A mon avis, cette affirmation n'est pas exacte. C'est pour cela que je cite les Tossafot et non le traité Chabbat, car on a pu réitérer, lors du don de la Torah, que les Préceptes qui avaient déjà été donnés auparavant et, en l'occurrence, pour la circoncision, il s'agit de ce qui a été dit dans la Parchat Le'h Le'ha. Il n'en est pas de même pour le huitième jour, dont le principe a été énoncé après le don de la Torah.

F) Vous citez le Ifat Toar, selon lequel ils furent circoncis dans la journée de la veille de Pessa'h et non la nuit. Le Riva, à la Parchat Bo, énonce une affirmation encore plus forte, puisque, selon lui, ils pratiquèrent la circoncision à partir du 10 Nissan.

Néanmoins, on ne peut retrouver cette interprétation dans le Midrach Chemot Rabba, à la référence que je citais. Ce texte dit, en effet, qu'ils se circoncirent après avoir senti l'odeur du sacrifice de Pessa'h que Moché faisait griller. Il faut en conclure qu'il y a là des explications Midrachiques divergentes ou bien que chaque groupe(6) pratiqua autrement.

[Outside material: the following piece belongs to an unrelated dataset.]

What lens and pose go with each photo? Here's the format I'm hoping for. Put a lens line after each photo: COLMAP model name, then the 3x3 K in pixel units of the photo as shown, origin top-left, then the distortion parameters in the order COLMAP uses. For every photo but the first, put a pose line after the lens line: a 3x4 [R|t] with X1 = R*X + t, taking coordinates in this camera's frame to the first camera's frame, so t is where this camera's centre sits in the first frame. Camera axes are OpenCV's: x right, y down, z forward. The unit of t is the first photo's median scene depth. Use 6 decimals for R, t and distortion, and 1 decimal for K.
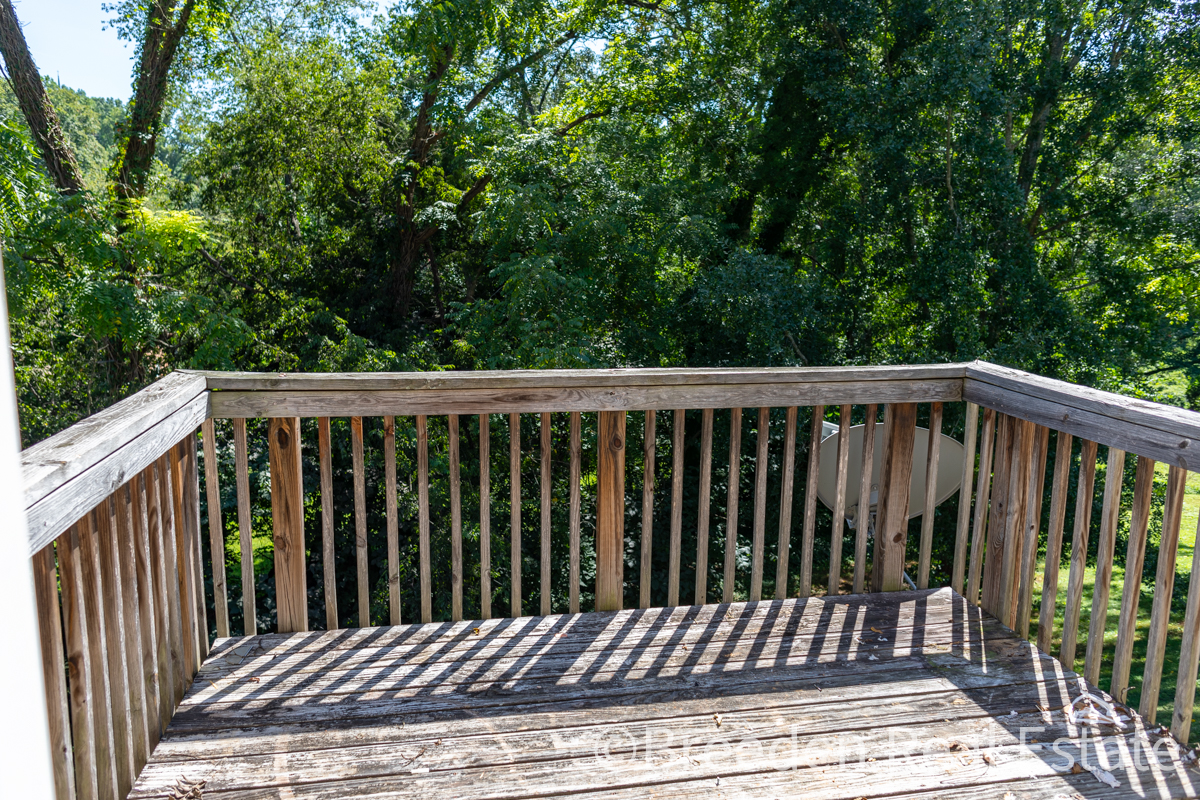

Vous demandez comment ils s'inscrivirent pour le Pessa'h(7) et le consommèrent et vous comparez tout cela à une conversion. Je n'accepte pas cette comparaison. En effet, tous étaient astreints, en Egypte, à offrir le sacrifice de Pessa'h et ils consommèrent celui de Moché parce qu'il les avait tous inclus dans le sien. En pareil cas, il est permis de conférer un mérite à quelqu'un, en agissant de cette façon. C'est en particulier le cas pour le Pessa'h offert en Egypte, qui présentait quelques particularités. Cette situation était liée à la délivrance et à la protection de la plaie des premiers-nés. En effet, il est dit que "D.ieu fit un bond au dessus de la porte" et ceci concernait bien chacun.

* * *

Il est dit, dans l'additif, et ceci a été rappelé au préalable, qu'ils pratiquèrent la circoncision la nuit, parce que la Parchat Tazrya n'avait pas encore été énoncée(8). Or, je viens de trouver cette explication dans le commentaire du Rachach sur le verset Chir Hachirim 1, 12.

Notes

(1) De cette bénédiction.
(2) C'est sous cette forme que furent publiés, dans un premier temps, les commentaires du Rabbi. Par la suite, ceux-ci furent mis en parallèle au corps du texte.
(3) Qui précède la fête de Pessa'h.
(4) Cette explication est énoncée, dans la Haggadah du Rabbi, à propos de la coupe du prophète Elie. Voir, à ce sujet, le Likouteï Si'hot, tome 17, à partir de la page 125.
(5) Ayant déjà été énoncée auparavant, ou bien la pratiquons-nous parce qu'elle a été ordonnée lors de la révélation du Sinaï.
(6) Le sacrifice du Pessa'h était offert par groupes.
(7) Afin de constituer un groupe.
(8) Qui demande de la pratiquer le jour.